Religious associations represent a third major group of organized interests in the German policy process. The experience of the Third Reich had a profound influence on the postwar development of Protestant and Roman Catholic churches in the Federal Republic. Both espoused the view that moral responsibility extends to political responsibility and that passivity toward the political process is inappropriate. Both also desired greater ecumenism in German society. The establishment of the CDU perhaps best illustrates this last point. The CDU sought to include both Roman Catholics and Protestants in a catchall party that was committed to Christian values. The two churches maintain distinct identities, but the major cleavage in German society is no longer between religious denominations, but between religious and secular interests.
In postwar West Germany, many people felt that organized religion was an important element in the country’s newly forming political ethos. Unlike the United States, West Germany acknowledged no separation of church and state. The state formally recognized the political role of the churches, establishing a special legal status for them as public law corporations. Under a German system developed in the nineteenth century, unless church members formally leave the denomination into which they were baptized, they must pay an annual church surtax equal to 8 or 9 percent of their income tax. The federal government collects this surcharge and remits the proceeds to the churches to finance their activities. In 1992 the figure totaled about US$10 billion for Protestant and Catholic churches combined. Churches are included on government commissions and supervisory bodies that influence social and family policy, education, and related topics.
Not surprisingly, the relationship between church and state in East Germany was markedly different. The communist regime wanted control over all aspects of society, and the existence of autonomous churches was unacceptable. In the 1950s, the regime sought to limit the role of the churches to the religious sphere, keeping them out of politics or education. The state proved unable to suppress the churches fully, however, and by the 1970s the SED had resigned itself to accommodating them.

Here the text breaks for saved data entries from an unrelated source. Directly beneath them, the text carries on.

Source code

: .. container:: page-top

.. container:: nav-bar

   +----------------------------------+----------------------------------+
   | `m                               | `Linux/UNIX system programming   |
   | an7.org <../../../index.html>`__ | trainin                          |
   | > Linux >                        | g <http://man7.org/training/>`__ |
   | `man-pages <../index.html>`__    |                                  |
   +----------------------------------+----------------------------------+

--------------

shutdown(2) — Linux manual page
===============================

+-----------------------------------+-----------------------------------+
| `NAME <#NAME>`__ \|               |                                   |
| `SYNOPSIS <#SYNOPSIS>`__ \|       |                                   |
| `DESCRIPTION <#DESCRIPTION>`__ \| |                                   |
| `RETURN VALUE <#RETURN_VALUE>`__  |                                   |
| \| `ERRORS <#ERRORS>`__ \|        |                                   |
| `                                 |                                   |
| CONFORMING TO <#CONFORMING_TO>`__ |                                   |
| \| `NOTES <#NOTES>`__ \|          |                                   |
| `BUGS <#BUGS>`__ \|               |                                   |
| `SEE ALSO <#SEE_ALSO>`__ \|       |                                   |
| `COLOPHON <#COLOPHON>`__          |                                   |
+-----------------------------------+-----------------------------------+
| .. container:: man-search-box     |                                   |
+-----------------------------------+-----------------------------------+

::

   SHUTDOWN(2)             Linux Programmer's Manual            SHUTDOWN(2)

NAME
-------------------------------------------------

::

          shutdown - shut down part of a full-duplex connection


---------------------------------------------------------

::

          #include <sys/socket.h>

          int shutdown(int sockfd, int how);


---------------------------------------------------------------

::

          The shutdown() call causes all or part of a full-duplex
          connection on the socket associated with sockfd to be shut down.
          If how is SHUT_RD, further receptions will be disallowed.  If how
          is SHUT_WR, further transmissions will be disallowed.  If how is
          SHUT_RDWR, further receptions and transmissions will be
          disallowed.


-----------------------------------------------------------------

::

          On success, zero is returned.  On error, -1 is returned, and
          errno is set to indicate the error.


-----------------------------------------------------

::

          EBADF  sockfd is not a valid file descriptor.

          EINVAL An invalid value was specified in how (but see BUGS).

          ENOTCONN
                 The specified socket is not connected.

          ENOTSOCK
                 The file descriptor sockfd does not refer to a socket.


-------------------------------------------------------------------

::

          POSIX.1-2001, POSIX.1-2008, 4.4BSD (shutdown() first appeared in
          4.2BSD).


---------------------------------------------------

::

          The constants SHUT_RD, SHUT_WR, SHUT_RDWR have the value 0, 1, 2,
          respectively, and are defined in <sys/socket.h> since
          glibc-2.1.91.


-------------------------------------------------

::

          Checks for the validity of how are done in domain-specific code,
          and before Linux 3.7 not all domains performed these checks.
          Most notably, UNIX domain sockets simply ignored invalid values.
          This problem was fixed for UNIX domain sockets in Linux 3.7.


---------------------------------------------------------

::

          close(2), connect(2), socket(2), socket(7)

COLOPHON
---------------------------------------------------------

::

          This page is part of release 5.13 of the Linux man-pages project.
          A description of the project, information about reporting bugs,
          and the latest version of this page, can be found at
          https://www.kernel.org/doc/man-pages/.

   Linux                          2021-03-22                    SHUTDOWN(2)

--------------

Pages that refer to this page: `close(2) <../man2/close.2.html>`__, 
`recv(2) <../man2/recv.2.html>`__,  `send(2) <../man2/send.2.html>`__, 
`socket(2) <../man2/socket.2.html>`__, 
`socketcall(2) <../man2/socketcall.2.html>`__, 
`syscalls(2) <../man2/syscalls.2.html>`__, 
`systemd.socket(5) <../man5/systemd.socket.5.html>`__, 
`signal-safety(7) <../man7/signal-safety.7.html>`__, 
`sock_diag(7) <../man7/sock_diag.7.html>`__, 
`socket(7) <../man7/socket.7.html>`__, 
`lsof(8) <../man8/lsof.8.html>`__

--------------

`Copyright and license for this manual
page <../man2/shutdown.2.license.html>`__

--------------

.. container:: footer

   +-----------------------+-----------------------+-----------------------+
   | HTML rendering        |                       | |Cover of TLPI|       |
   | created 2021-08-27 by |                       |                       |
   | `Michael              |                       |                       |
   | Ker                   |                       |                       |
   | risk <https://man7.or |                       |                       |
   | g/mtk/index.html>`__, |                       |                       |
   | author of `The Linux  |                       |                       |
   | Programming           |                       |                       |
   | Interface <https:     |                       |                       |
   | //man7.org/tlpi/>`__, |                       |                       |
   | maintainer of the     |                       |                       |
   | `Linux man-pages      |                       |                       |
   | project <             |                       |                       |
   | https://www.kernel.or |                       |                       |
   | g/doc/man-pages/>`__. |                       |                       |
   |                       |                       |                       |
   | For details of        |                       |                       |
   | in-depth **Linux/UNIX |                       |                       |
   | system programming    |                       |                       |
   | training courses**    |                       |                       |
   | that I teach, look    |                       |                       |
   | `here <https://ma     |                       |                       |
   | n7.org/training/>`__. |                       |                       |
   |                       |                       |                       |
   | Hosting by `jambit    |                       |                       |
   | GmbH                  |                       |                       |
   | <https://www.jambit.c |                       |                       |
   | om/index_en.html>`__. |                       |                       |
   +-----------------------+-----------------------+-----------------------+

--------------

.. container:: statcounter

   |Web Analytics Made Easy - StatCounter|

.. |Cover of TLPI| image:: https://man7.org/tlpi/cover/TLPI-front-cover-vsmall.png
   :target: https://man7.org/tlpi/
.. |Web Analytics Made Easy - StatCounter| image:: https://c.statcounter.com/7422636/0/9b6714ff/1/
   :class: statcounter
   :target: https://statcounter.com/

Roman Catholics constituted only 7 percent of the population in the east; thus, it was the Protestant church, with broad backing among East Germans, that played an important social and political role. The Protestant church retained some autonomy from the state, and by the late 1980s the church had become gathering places for dissidents. In 1989 weekly peace services at churches in big cities, such as East Berlin and Leipzig, became hotbeds of opposition to the regime and led to the mass demonstrations that ultimately brought down the communist regime.
The Evangelical Church in Germany (Evangelische Kirche in Deutschland–EKD), the peak association for the seventeen autonomous provincial churches in West Germany, was established in 1948. The structural unity of the German Protestant church officially ended in 1969, when the eight provincial churches in East Germany withdrew from the EKD and formed the Federation of the Evangelical Churches (Bund der Evangelischen Kirchen–BEK). German unity ushered in the reunification of these two federations in 1991, under the auspices of the EKD. As the formal political representative of German Protestant churches, the EKD represents its member congregations in all formal agreements with the government on church-state affairs. On religious and social matters, however, the EKD serves only as a coordinating agent for its largely independent member churches.
The principal organizational forum for the German Roman Catholic Church is the Bishops’ Conference, at which all German bishops convene semiannually. Since unification, the eastern bishops also have attended these meetings. As elsewhere in the Catholic world, all decisions on theological matters and general policy emanate from the Vatican; the annual Bishops’ Conference addresses current pastoral and religious issues within Germany.
In West Germany, the Roman Catholic Church was traditionally much more active politically on a day-to-day basis than the Protestant denominations. The Bishops’ Conference maintains a permanent secretariat in Bonn to monitor activity in parliament and in the federal ministries. Catholic leaders regularly lobby the government on pending legislation relating to social or moral issues. The EKD participates less actively in the political process, but it is more inclined than its Catholic counterpart to speak out on controversial political issues that have spiritual implications. Examples include the Protestant church’s strong stance against the remilitarization of West Germany in the 1950s and its continued activism in the areas of peace and nuclear nonproliferation.